After a four-year stint, the Commission on Energy and Conservation was dissolved. Currently, there is not a team assisting city staff to mitigate energy waste. We can change that. Let’s save money and remain the best place to live in the country. Please support reviving the Billings Commission on Energy and Conservation.
Forest Service thankful for help
I would like to personally thank the USDA Forest Service Northern Region’s surrounding communities as well as our many partners for the outpouring of support shown during the recent partial government shutdown.
Because we live, work and play in the communities we serve, being unable to fully carry out our valuable mission of public land stewardship had a tremendous effect on our employees and their families. It also had a profound effect on many partners, volunteers, permittees and contractors. Not only was our mission affected, but several individuals and their families endured personal financial hardships as a result of being furloughed for over a month without pay. This is where our local communities shined in helping ease that burden.
From offers of loans and support from many local financial institutions to free or discounted meals, products and other services from hundreds of local businesses and schools, our communities demonstrated their compassion daily toward federal employees as fellow neighbors and citizens. Equally heartening was the understanding and support demonstrated by our many state and private partners, tribes, volunteers, permittees and contractors, whose unparalleled patience and understanding helped ease the frustration felt by all as a result of the disruptions in our operations.
A critical part of our agency’s mission is the shared stewardship of our public lands. It is truly an honor and privilege for us all to manage 25 million acres of national forest and grasslands throughout Idaho, Montana and the Dakotas on behalf of all of you. And we could not do it without our partners and communities.
Thank you for your continued support, trust and for selflessly being there for us during the shutdown. It is truly humbling.
Northern Region leader
USDA Forest Service
Thanks very mulch for recycling trees
A bright n’ beautiful thank you to all who participated in our Yellowstone County Christmas Tree recycling program. Special thanks to our generous partners, the City of Billings, the County of Yellowstone and the City of Laurel, for supporting our efforts.
Nearly 5,000 people went to the trouble of donating trees at convenient drop-off locations provided by ZooMontana, Rocky Mountain Compost, Schnitzer’s Steel, Hanser’s Automotive, Magnum Development, Lockwood School, Shepherd High and Huntley United Methodist Church.
The City of Billings Solid Waste Division, Republic Services Inc., and Rocky Mountain Compost hauled those thousands of trees through January snows to Rocky Mountain Compost for grinding into rich, pine mulch. It will be used by ZooMontana, Montana Audubon Center, Yellowstone River Parks Association and other nonprofits to help our birds and animals, freshen trails, and beautify our surroundings.
Are you a nonprofit who could use a load of Bright n’ Beautiful mulch for a project?
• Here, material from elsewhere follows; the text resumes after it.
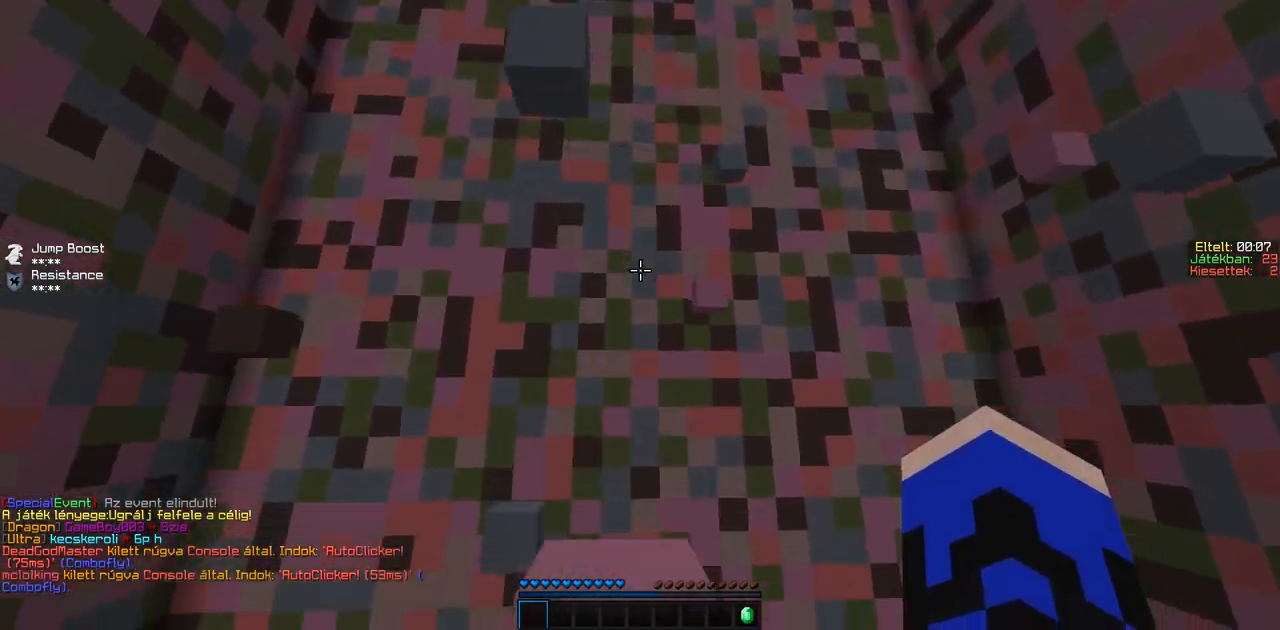
{"keys": [], "events": [[217, "w", "up"]]}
Email us at email@example.com. Happy New Year to all and thank you very "mulch!"
Death penalty debate
In regards to the myths about the death penalty: With each counter made why the death penalty should be abolished, a counter-argument can be made. The Feb. 12 guest opinion did not mention one important thing about life sentences: Our friends, sons, daughters, husbands, wives and other people we hold dear have to guard them. It isn't as easy as just throw away the key. Someone has to guard them, care for them and provide for them. There are many people who put their lives on the line daily to keep these monsters incarcerated.
Easy to say if you’re not guarding them.
Let's keep daylight time
OK. Let’s keep Daylight Saving Time all year long. We will be able to watch our grandchildren play soccer games and talk to our friends after the games! We also are able to go for nice, long walks. Extra sun gives time to do various fun things.
Roger D. Johnston
Thanks for removing Russian olives
Our Montana and the Yellowstone River Parks Association give thanks to all the volunteers who helped clear, cut down and burn the Russian olives from the new fishing access site and park at the Blue Creek Bridge. Members of the National Smokejumper Association, Audubon Society, Friday Night Floaters, Magic City Fly Fishers, Our Montana and the Yellowstone River Parks Association helped make this a truly cooperative project with the Montana Fish Wildlife and Parks and the Montana Department of Justice. This work will help make the new boat launch available by floating season this summer.
Sheridan VA does great job
Over the past few years many ailments have plagued me, and while I have received treatment from a variety of physicians and hospitals, both here and around the country, most treatments afforded me by various doctors and hospitals have never equaled or come close comparatively to what I have received in our local area, specifically Sheridan, Wyoming, and Billings. Having never doctored in Casper, Wyoming, I cannot offer an opinion on what is offered there.
Almost all of the treatment I have received of late has been directly associated with our local Sheridan VA. Even praise like “above and beyond” hardly gives adequate justice to the attention, caring and downright concern displayed by every person (volunteer or professional) I have encountered there. We should count ourselves extremely fortunate, indeed, to have the caliber of this facility and its caregivers so close. Not only is everyone courteous and helpful, they seemingly go out of their way for explanations, scheduling timely appointments, but also reminding me of upcoming ones (a courtesy not lost on a forgetful old man).
There is an old saying that essentially says, “Treat others the way you would want to be treated.” Maybe any who complain about treatment they receive at our VA need to take a closer look at the treatment they themselves are handing out. Respect and/or courtesy given is usually rewarded by respect/courtesy in return.
Political lessons from a tricycle
Life is like a tricycle, you can’t get to where you want to go without expending some effort.
Whether you’ve got the time or not, sooner or later, you’re going to have lubricate your bearings; do something nice for yourself!
If your tires are wearing unevenly, you can’t rotate your wheels; you’ve got to learn to work with what you’ve got!
If your left rear wheel falls off, it’s going to be a drag, but if you lean as far as you can to the right ,you can keep going. However, if you lean too far to the right, you will find yourself hating people who don’t go to your church!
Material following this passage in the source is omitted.